> **Instruction**:
Could you write out the data below word for word, leaving out the pictures?

> **Entries supplied**:
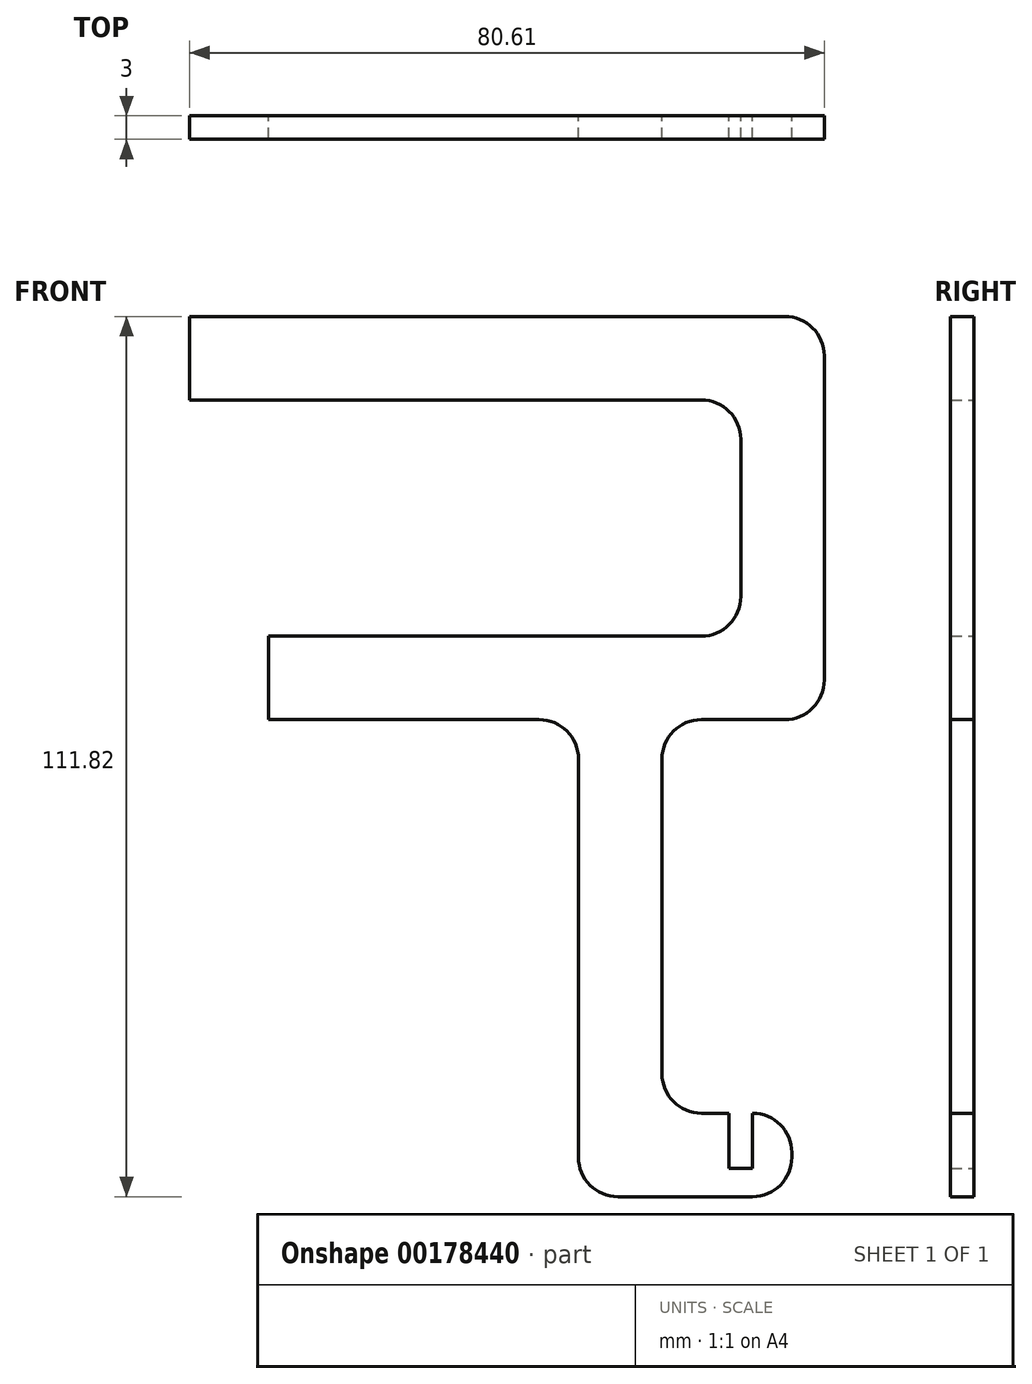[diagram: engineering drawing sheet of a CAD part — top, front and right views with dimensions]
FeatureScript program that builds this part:
annotation { "Feature Type Name" : "Feature", "Feature Type Description" : "" }
export const myFeature = defineFeature(function(context is Context, id is Id, definition is map)
    precondition{}
    {
        {
            var Q0;
            Q0=qCreatedBy(makeId("Front.planeOp"),FACE);
            var sketch = newSketch(context, id + "F0", { "sketchPlane" : qUnion([Q0])});
            skLineSegment(sketch, "E0.bottom", {"start": v(0, 0) * mm, "end": v(80.6, 0) * mm});
            skLineSegment(sketch, "E0.top", {"start": v(0, -10.6) * mm, "end": v(70, -10.6) * mm});
            skLineSegment(sketch, "E0.left", {"start": v(0, 0) * mm, "end": v(0, -10.6) * mm});
            skLineSegment(sketch, "E0.right", {"start": v(80.6, 0) * mm, "end": v(80.6, -51.21) * mm});
            skLineSegment(sketch, "E1.right", {"start": v(70, -10.6) * mm, "end": v(70, -40.6) * mm});
            skLineSegment(sketch, "E2.bottom", {"start": v(70, -40.6) * mm, "end": v(10, -40.6) * mm});
            skLineSegment(sketch, "E2.top", {"start": v(80.6, -51.21) * mm, "end": v(60, -51.21) * mm});
            skLineSegment(sketch, "E2.right", {"start": v(10, -40.6) * mm, "end": v(10, -51.21) * mm});
            skLineSegment(sketch, "E3.left", {"start": v(60, -51.21) * mm, "end": v(60, -101.21) * mm});
            skLineSegment(sketch, "E3.right", {"start": v(49.4, -51.21) * mm, "end": v(49.4, -111.82) * mm});
            skLineSegment(sketch, "E4.bottom", {"start": v(60, -101.21) * mm, "end": v(68.5, -101.21) * mm});
            skLineSegment(sketch, "E4.top", {"start": v(49.4, -111.82) * mm, "end": v(76.5, -111.82) * mm});
            skLineSegment(sketch, "E4.right", {"start": v(68.5, -101.21) * mm, "end": v(68.5, -108.21) * mm});
            skLineSegment(sketch, "E5.top", {"start": v(68.5, -108.21) * mm, "end": v(71.5, -108.21) * mm});
            skLineSegment(sketch, "E6.top", {"start": v(71.5, -101.21) * mm, "end": v(76.5, -101.21) * mm});
            skLineSegment(sketch, "E6.left", {"start": v(71.5, -108.21) * mm, "end": v(71.5, -101.21) * mm});
            skLineSegment(sketch, "E6.right", {"start": v(76.5, -111.82) * mm, "end": v(76.5, -101.21) * mm});
            skLineSegment(sketch, "E7.trimOffspring", {"start": v(49.4, -51.21) * mm, "end": v(10, -51.21) * mm});
            skLineSegment(sketch, "E8", {"start": v(70, -10.6) * mm, "end": v(80.6, 0) * mm, "construction": true});
            skLineSegment(sketch, "E9", {"start": v(70, -40.6) * mm, "end": v(80.6, -51.21) * mm, "construction": true});
            skLineSegment(sketch, "E10", {"start": v(60, -101.21) * mm, "end": v(49.4, -111.82) * mm, "construction": true});
            skPoint(sketch, "E11", {"position": v(70, -108.21) * mm});
            skSolve(sketch);
        }
        {
            var Q0;
            Q0 = qSketchRegion(id + "F0", true);
            extrude(context, id + "F1", {"entities" : qUnion([Q0]), "depth" : 3 * mm});
        }
        {
            var Q0;
            Q0=makeQuery(id+"F1.opExtrude","SWEPT_EDGE",EDGE,{"disambiguationData":[OSD([sQuery(id+"F0.wireOp",EDGE,"E3.right"),sQuery(id+"F0.wireOp",EDGE,"E7.trimOffspring")])]});
            var Q1;
            Q1=makeQuery(id+"F1.opExtrude","SWEPT_EDGE",EDGE,{"disambiguationData":[OSD([sQuery(id+"F0.wireOp",EDGE,"E0.top"),sQuery(id+"F0.wireOp",EDGE,"E1.right")])]});
            var Q2;
            Q2=makeQuery(id+"F1.opExtrude","SWEPT_EDGE",EDGE,{"disambiguationData":[OSD([sQuery(id+"F0.wireOp",EDGE,"E1.right"),sQuery(id+"F0.wireOp",EDGE,"E2.bottom")])]});
            var Q3;
            Q3=makeQuery(id+"F1.opExtrude","SWEPT_EDGE",EDGE,{"disambiguationData":[OSD([sQuery(id+"F0.wireOp",EDGE,"E0.bottom"),sQuery(id+"F0.wireOp",EDGE,"E0.right")])]});
            var Q4;
            Q4=makeQuery(id+"F1.opExtrude","SWEPT_EDGE",EDGE,{"disambiguationData":[OSD([sQuery(id+"F0.wireOp",EDGE,"E0.right"),sQuery(id+"F0.wireOp",EDGE,"E2.top")])]});
            var Q5;
            Q5=makeQuery(id+"F1.opExtrude","SWEPT_EDGE",EDGE,{"disambiguationData":[OSD([sQuery(id+"F0.wireOp",EDGE,"E2.top"),sQuery(id+"F0.wireOp",EDGE,"E3.left")])]});
            var Q6;
            Q6=makeQuery(id+"F1.opExtrude","SWEPT_EDGE",EDGE,{"disambiguationData":[OSD([sQuery(id+"F0.wireOp",EDGE,"E3.left"),sQuery(id+"F0.wireOp",EDGE,"E4.bottom")])]});
            var Q7;
            Q7=makeQuery(id+"F1.opExtrude","SWEPT_EDGE",EDGE,{"disambiguationData":[OSD([sQuery(id+"F0.wireOp",EDGE,"E6.top"),sQuery(id+"F0.wireOp",EDGE,"E6.right")])]});
            var Q8;
            Q8=makeQuery(id+"F1.opExtrude","SWEPT_EDGE",EDGE,{"disambiguationData":[OSD([sQuery(id+"F0.wireOp",EDGE,"E4.top"),sQuery(id+"F0.wireOp",EDGE,"E6.right")])]});
            var Q9;
            Q9=makeQuery(id+"F1.opExtrude","SWEPT_EDGE",EDGE,{"disambiguationData":[OSD([sQuery(id+"F0.wireOp",EDGE,"E3.right"),sQuery(id+"F0.wireOp",EDGE,"E4.top")])]});
            fillet(context, id + "F2", {"entities" : qUnion([Q0, Q1, Q2, Q3, Q4, Q5, Q6, Q7, Q8, Q9]), "radius" : 5 * mm, "tangentPropagation" : true, "allowEdgeOverflow" : false});
        }
    });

> **Written solution**:
[diagram: engineering drawing sheet of a CAD part — top, front and right views with dimensions]
FeatureScript program that builds this part:
annotation { "Feature Type Name" : "Feature", "Feature Type Description" : "" }
export const myFeature = defineFeature(function(context is Context, id is Id, definition is map)
    precondition{}
    {
        {
            var Q0;
            Q0=qCreatedBy(makeId("Front.planeOp"),FACE);
            var sketch = newSketch(context, id + "F0", { "sketchPlane" : qUnion([Q0])});
            skLineSegment(sketch, "E0.bottom", {"start": v(0, 0) * mm, "end": v(80.6, 0) * mm});
            skLineSegment(sketch, "E0.top", {"start": v(0, -10.6) * mm, "end": v(70, -10.6) * mm});
            skLineSegment(sketch, "E0.left", {"start": v(0, 0) * mm, "end": v(0, -10.6) * mm});
            skLineSegment(sketch, "E0.right", {"start": v(80.6, 0) * mm, "end": v(80.6, -51.21) * mm});
            skLineSegment(sketch, "E1.right", {"start": v(70, -10.6) * mm, "end": v(70, -40.6) * mm});
            skLineSegment(sketch, "E2.bottom", {"start": v(70, -40.6) * mm, "end": v(10, -40.6) * mm});
            skLineSegment(sketch, "E2.top", {"start": v(80.6, -51.21) * mm, "end": v(60, -51.21) * mm});
            skLineSegment(sketch, "E2.right", {"start": v(10, -40.6) * mm, "end": v(10, -51.21) * mm});
            skLineSegment(sketch, "E3.left", {"start": v(60, -51.21) * mm, "end": v(60, -101.21) * mm});
            skLineSegment(sketch, "E3.right", {"start": v(49.4, -51.21) * mm, "end": v(49.4, -111.82) * mm});
            skLineSegment(sketch, "E4.bottom", {"start": v(60, -101.21) * mm, "end": v(68.5, -101.21) * mm});
            skLineSegment(sketch, "E4.top", {"start": v(49.4, -111.82) * mm, "end": v(76.5, -111.82) * mm});
            skLineSegment(sketch, "E4.right", {"start": v(68.5, -101.21) * mm, "end": v(68.5, -108.21) * mm});
            skLineSegment(sketch, "E5.top", {"start": v(68.5, -108.21) * mm, "end": v(71.5, -108.21) * mm});
            skLineSegment(sketch, "E6.top", {"start": v(71.5, -101.21) * mm, "end": v(76.5, -101.21) * mm});
            skLineSegment(sketch, "E6.left", {"start": v(71.5, -108.21) * mm, "end": v(71.5, -101.21) * mm});
            skLineSegment(sketch, "E6.right", {"start": v(76.5, -111.82) * mm, "end": v(76.5, -101.21) * mm});
            skLineSegment(sketch, "E7.trimOffspring", {"start": v(49.4, -51.21) * mm, "end": v(10, -51.21) * mm});
            skLineSegment(sketch, "E8", {"start": v(70, -10.6) * mm, "end": v(80.6, 0) * mm, "construction": true});
            skLineSegment(sketch, "E9", {"start": v(70, -40.6) * mm, "end": v(80.6, -51.21) * mm, "construction": true});
            skLineSegment(sketch, "E10", {"start": v(60, -101.21) * mm, "end": v(49.4, -111.82) * mm, "construction": true});
            skPoint(sketch, "E11", {"position": v(70, -108.21) * mm});
            skSolve(sketch);
        }
        {
            var Q0;
            Q0 = qSketchRegion(id + "F0", true);
            extrude(context, id + "F1", {"entities" : qUnion([Q0]), "depth" : 3 * mm});
        }
        {
            var Q0;
            Q0=makeQuery(id+"F1.opExtrude","SWEPT_EDGE",EDGE,{"disambiguationData":[OSD([sQuery(id+"F0.wireOp",EDGE,"E3.right"),sQuery(id+"F0.wireOp",EDGE,"E7.trimOffspring")])]});
            var Q1;
            Q1=makeQuery(id+"F1.opExtrude","SWEPT_EDGE",EDGE,{"disambiguationData":[OSD([sQuery(id+"F0.wireOp",EDGE,"E0.top"),sQuery(id+"F0.wireOp",EDGE,"E1.right")])]});
            var Q2;
            Q2=makeQuery(id+"F1.opExtrude","SWEPT_EDGE",EDGE,{"disambiguationData":[OSD([sQuery(id+"F0.wireOp",EDGE,"E1.right"),sQuery(id+"F0.wireOp",EDGE,"E2.bottom")])]});
            var Q3;
            Q3=makeQuery(id+"F1.opExtrude","SWEPT_EDGE",EDGE,{"disambiguationData":[OSD([sQuery(id+"F0.wireOp",EDGE,"E0.bottom"),sQuery(id+"F0.wireOp",EDGE,"E0.right")])]});
            var Q4;
            Q4=makeQuery(id+"F1.opExtrude","SWEPT_EDGE",EDGE,{"disambiguationData":[OSD([sQuery(id+"F0.wireOp",EDGE,"E0.right"),sQuery(id+"F0.wireOp",EDGE,"E2.top")])]});
            var Q5;
            Q5=makeQuery(id+"F1.opExtrude","SWEPT_EDGE",EDGE,{"disambiguationData":[OSD([sQuery(id+"F0.wireOp",EDGE,"E2.top"),sQuery(id+"F0.wireOp",EDGE,"E3.left")])]});
            var Q6;
            Q6=makeQuery(id+"F1.opExtrude","SWEPT_EDGE",EDGE,{"disambiguationData":[OSD([sQuery(id+"F0.wireOp",EDGE,"E3.left"),sQuery(id+"F0.wireOp",EDGE,"E4.bottom")])]});
            var Q7;
            Q7=makeQuery(id+"F1.opExtrude","SWEPT_EDGE",EDGE,{"disambiguationData":[OSD([sQuery(id+"F0.wireOp",EDGE,"E6.top"),sQuery(id+"F0.wireOp",EDGE,"E6.right")])]});
            var Q8;
            Q8=makeQuery(id+"F1.opExtrude","SWEPT_EDGE",EDGE,{"disambiguationData":[OSD([sQuery(id+"F0.wireOp",EDGE,"E4.top"),sQuery(id+"F0.wireOp",EDGE,"E6.right")])]});
            var Q9;
            Q9=makeQuery(id+"F1.opExtrude","SWEPT_EDGE",EDGE,{"disambiguationData":[OSD([sQuery(id+"F0.wireOp",EDGE,"E3.right"),sQuery(id+"F0.wireOp",EDGE,"E4.top")])]});
            fillet(context, id + "F2", {"entities" : qUnion([Q0, Q1, Q2, Q3, Q4, Q5, Q6, Q7, Q8, Q9]), "radius" : 5 * mm, "tangentPropagation" : true, "allowEdgeOverflow" : false});
        }
    });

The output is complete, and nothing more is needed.